Tenía que contárselo a Julia.

Qué idiota.

Al aceptar la versión de Kluge, todos los acontecimientos se le aparecieron bajo una luz diferente.

La vergüenza dejó paso al pánico.

Se había hecho pasar por Kroeger.

Podría haberse inventado cualquier otro nombre en vez de usar el de Kroeger.

No podía creerse lo idiota que había sido. Un megaidiota.

El jefe de seguridad era un ex agente. No tardaría ni veinticuatro horas en descubrir que había sido él. Un par de fotos y listo, no le iba a costar nada.

Tenía que contar la verdad.

No tenía otra elección, debía hablar con Kluge.

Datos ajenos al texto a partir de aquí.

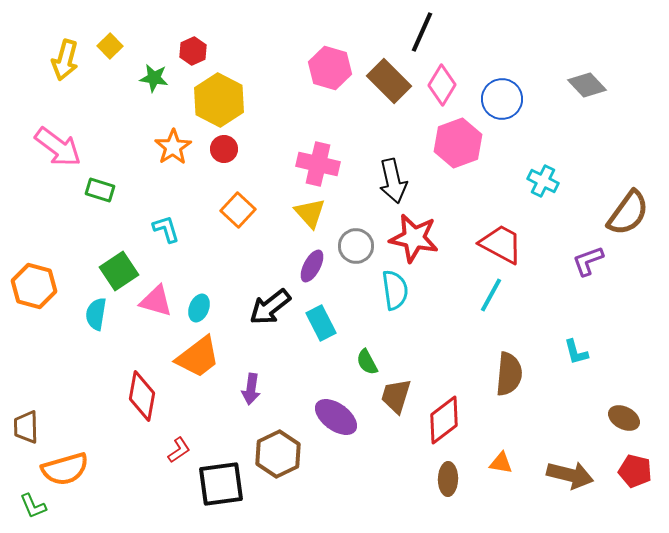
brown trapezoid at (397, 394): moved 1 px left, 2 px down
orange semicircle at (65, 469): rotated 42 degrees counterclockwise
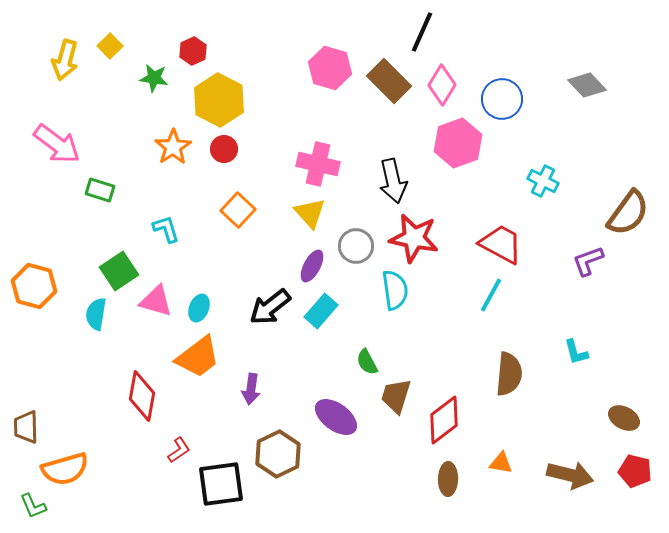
pink arrow at (58, 147): moved 1 px left, 3 px up
cyan rectangle at (321, 323): moved 12 px up; rotated 68 degrees clockwise
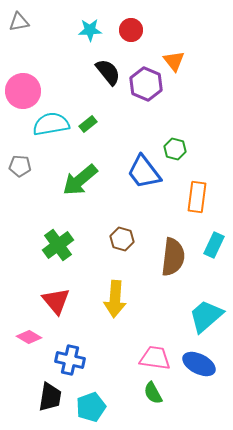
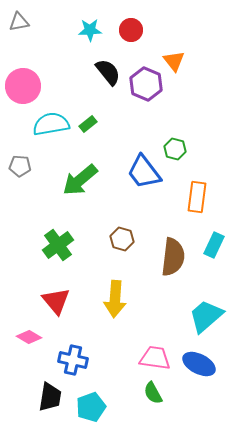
pink circle: moved 5 px up
blue cross: moved 3 px right
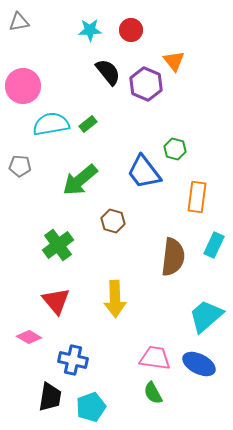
brown hexagon: moved 9 px left, 18 px up
yellow arrow: rotated 6 degrees counterclockwise
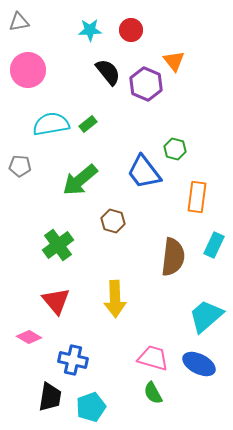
pink circle: moved 5 px right, 16 px up
pink trapezoid: moved 2 px left; rotated 8 degrees clockwise
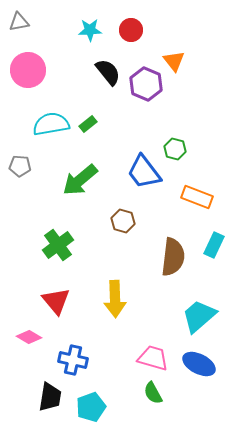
orange rectangle: rotated 76 degrees counterclockwise
brown hexagon: moved 10 px right
cyan trapezoid: moved 7 px left
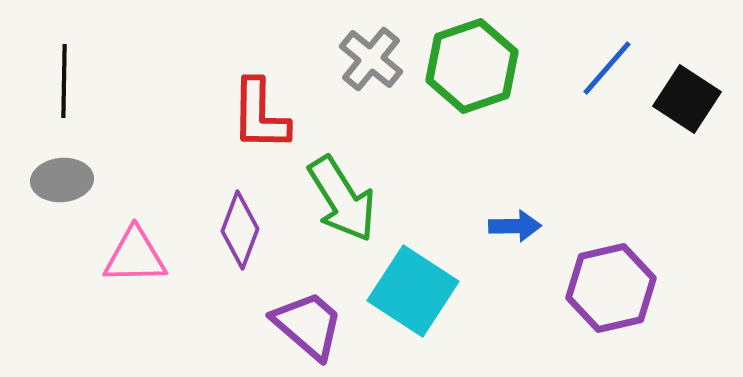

Él lo entendería. Las circunstancias, el cansancio, ¡Dios, qué idiota había sido! Sería lo primero que haría a la mañana siguiente. Tenía que adelantarse a las averiguaciones de Kroeger, en otro caso todo estaría perdido.

Al día siguiente entregaría el ordenador.

Se levantó, fue hacia el armario, sacó una gran caja de zapatos y cogió el ordenador que estaba escondido en el fondo. No había encontrado un escondite mejor; tampoco lo había buscado mucho, estaba demasiado cansado.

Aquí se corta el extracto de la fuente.